Records shown start

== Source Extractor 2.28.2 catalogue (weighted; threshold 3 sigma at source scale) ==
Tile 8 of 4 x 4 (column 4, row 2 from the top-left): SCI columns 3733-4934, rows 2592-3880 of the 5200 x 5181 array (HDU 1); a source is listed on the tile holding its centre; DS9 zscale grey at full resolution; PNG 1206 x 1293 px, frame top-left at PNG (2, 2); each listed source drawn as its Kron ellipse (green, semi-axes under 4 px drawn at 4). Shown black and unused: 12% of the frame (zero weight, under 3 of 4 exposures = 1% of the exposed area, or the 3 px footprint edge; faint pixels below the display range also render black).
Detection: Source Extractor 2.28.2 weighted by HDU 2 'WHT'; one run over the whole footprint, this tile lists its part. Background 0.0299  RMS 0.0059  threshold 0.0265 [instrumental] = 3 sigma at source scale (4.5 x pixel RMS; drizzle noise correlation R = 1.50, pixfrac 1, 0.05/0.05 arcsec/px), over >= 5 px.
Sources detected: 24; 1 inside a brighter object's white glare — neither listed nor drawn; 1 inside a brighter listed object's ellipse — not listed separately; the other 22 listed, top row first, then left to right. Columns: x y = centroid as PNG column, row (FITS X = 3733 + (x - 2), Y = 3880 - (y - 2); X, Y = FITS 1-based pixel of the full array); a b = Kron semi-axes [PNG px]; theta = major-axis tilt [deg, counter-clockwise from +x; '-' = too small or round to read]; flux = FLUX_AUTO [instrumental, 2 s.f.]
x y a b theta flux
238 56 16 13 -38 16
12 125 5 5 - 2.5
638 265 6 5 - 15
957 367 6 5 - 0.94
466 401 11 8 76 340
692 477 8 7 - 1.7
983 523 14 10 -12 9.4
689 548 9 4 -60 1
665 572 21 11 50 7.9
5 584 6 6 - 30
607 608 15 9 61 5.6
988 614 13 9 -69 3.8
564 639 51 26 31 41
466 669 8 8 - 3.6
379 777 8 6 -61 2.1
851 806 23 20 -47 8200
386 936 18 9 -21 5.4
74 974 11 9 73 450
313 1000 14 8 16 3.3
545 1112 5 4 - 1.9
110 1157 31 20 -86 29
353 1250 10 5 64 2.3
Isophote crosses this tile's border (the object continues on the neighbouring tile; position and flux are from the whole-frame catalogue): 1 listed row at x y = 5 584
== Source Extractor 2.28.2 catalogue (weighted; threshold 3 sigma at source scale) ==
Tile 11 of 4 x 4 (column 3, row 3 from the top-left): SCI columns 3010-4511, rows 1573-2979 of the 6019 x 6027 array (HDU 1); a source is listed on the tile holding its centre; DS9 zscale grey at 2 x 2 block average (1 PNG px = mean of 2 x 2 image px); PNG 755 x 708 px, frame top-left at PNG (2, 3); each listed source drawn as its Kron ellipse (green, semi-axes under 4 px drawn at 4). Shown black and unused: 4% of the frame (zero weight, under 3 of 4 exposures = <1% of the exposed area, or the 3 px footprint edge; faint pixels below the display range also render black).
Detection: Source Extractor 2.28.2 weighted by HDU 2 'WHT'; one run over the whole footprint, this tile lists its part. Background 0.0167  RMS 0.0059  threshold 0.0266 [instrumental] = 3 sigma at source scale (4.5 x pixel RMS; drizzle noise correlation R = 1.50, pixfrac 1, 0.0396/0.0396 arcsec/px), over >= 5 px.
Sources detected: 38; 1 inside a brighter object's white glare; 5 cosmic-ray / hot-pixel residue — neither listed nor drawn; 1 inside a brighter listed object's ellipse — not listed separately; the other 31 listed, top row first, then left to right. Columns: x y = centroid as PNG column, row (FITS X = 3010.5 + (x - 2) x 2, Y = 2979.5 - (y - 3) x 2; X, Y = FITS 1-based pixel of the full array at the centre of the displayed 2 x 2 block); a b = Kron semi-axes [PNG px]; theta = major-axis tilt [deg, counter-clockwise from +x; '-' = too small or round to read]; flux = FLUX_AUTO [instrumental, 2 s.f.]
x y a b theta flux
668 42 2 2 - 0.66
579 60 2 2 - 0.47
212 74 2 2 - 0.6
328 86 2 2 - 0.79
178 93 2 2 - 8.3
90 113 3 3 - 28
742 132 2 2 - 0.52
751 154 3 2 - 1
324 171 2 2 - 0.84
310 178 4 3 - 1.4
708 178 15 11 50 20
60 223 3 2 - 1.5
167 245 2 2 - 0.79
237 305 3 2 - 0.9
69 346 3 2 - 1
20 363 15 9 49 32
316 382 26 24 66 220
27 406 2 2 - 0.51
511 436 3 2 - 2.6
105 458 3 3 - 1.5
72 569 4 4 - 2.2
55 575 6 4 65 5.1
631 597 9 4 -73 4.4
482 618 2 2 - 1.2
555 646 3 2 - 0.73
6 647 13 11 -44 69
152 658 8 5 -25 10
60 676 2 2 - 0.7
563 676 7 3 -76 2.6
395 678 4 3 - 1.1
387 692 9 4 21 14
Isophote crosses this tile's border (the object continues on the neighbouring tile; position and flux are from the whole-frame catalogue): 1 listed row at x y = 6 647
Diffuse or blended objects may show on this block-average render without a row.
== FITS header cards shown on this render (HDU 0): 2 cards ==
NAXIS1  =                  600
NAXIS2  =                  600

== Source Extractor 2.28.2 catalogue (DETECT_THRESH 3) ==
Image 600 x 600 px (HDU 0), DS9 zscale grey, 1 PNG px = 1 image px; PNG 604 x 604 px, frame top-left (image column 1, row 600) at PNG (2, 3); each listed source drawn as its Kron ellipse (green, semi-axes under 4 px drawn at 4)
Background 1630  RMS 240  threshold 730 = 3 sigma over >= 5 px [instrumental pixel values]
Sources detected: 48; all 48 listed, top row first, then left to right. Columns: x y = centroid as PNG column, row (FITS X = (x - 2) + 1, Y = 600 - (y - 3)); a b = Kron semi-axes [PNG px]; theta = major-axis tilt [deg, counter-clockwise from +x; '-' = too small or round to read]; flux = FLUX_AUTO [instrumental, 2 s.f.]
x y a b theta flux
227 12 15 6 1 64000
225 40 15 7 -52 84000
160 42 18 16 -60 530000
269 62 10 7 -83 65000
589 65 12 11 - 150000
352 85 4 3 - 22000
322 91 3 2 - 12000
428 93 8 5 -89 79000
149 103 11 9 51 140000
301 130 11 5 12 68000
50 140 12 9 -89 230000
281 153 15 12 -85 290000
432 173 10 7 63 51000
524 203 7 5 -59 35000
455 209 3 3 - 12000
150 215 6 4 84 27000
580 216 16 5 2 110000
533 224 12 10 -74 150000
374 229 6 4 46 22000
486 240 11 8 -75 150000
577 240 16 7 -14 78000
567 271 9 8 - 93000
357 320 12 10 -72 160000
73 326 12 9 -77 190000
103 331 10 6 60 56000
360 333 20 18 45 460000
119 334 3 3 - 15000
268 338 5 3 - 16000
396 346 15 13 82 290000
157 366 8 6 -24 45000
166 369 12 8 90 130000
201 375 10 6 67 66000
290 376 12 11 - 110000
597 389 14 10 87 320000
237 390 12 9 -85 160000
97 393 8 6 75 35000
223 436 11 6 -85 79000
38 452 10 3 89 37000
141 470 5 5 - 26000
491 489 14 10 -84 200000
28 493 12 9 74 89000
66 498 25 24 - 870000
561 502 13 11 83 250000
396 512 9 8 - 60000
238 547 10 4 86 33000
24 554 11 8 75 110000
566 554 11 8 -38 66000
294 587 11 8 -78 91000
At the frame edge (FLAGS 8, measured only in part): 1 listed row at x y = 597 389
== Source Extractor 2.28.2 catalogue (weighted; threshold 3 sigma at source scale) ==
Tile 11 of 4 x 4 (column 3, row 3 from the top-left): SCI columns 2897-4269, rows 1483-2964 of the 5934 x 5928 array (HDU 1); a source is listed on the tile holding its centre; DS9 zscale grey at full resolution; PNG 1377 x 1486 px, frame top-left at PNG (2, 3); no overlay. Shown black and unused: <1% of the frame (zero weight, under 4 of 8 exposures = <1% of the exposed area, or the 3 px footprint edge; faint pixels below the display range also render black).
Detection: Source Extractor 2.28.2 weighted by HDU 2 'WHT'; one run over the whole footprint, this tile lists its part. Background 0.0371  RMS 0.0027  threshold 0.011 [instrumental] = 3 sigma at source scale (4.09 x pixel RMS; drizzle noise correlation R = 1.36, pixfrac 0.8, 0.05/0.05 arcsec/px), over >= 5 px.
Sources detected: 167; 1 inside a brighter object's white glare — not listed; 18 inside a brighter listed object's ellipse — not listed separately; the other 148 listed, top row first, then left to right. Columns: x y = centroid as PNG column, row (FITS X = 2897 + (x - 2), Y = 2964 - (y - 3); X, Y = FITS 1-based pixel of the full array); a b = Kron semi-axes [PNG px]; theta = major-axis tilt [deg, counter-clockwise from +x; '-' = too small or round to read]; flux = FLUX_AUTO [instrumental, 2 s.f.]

Records shown end

Reproduce verbatim the lines of the entries from the line containing "2.28.2 catalogue (DETECT_THRESH" through the line containing "238 547 10 4 86 33000", including both of those lines.

== Source Extractor 2.28.2 catalogue (DETECT_THRESH 3) ==
Image 600 x 600 px (HDU 0), DS9 zscale grey, 1 PNG px = 1 image px; PNG 604 x 604 px, frame top-left (image column 1, row 600) at PNG (2, 3); each listed source drawn as its Kron ellipse (green, semi-axes under 4 px drawn at 4)
Background 1630  RMS 240  threshold 730 = 3 sigma over >= 5 px [instrumental pixel values]
Sources detected: 48; all 48 listed, top row first, then left to right. Columns: x y = centroid as PNG column, row (FITS X = (x - 2) + 1, Y = 600 - (y - 3)); a b = Kron semi-axes [PNG px]; theta = major-axis tilt [deg, counter-clockwise from +x; '-' = too small or round to read]; flux = FLUX_AUTO [instrumental, 2 s.f.]
x y a b theta flux
227 12 15 6 1 64000
225 40 15 7 -52 84000
160 42 18 16 -60 530000
269 62 10 7 -83 65000
589 65 12 11 - 150000
352 85 4 3 - 22000
322 91 3 2 - 12000
428 93 8 5 -89 79000
149 103 11 9 51 140000
301 130 11 5 12 68000
50 140 12 9 -89 230000
281 153 15 12 -85 290000
432 173 10 7 63 51000
524 203 7 5 -59 35000
455 209 3 3 - 12000
150 215 6 4 84 27000
580 216 16 5 2 110000
533 224 12 10 -74 150000
374 229 6 4 46 22000
486 240 11 8 -75 150000
577 240 16 7 -14 78000
567 271 9 8 - 93000
357 320 12 10 -72 160000
73 326 12 9 -77 190000
103 331 10 6 60 56000
360 333 20 18 45 460000
119 334 3 3 - 15000
268 338 5 3 - 16000
396 346 15 13 82 290000
157 366 8 6 -24 45000
166 369 12 8 90 130000
201 375 10 6 67 66000
290 376 12 11 - 110000
597 389 14 10 87 320000
237 390 12 9 -85 160000
97 393 8 6 75 35000
223 436 11 6 -85 79000
38 452 10 3 89 37000
141 470 5 5 - 26000
491 489 14 10 -84 200000
28 493 12 9 74 89000
66 498 25 24 - 870000
561 502 13 11 83 250000
396 512 9 8 - 60000
238 547 10 4 86 33000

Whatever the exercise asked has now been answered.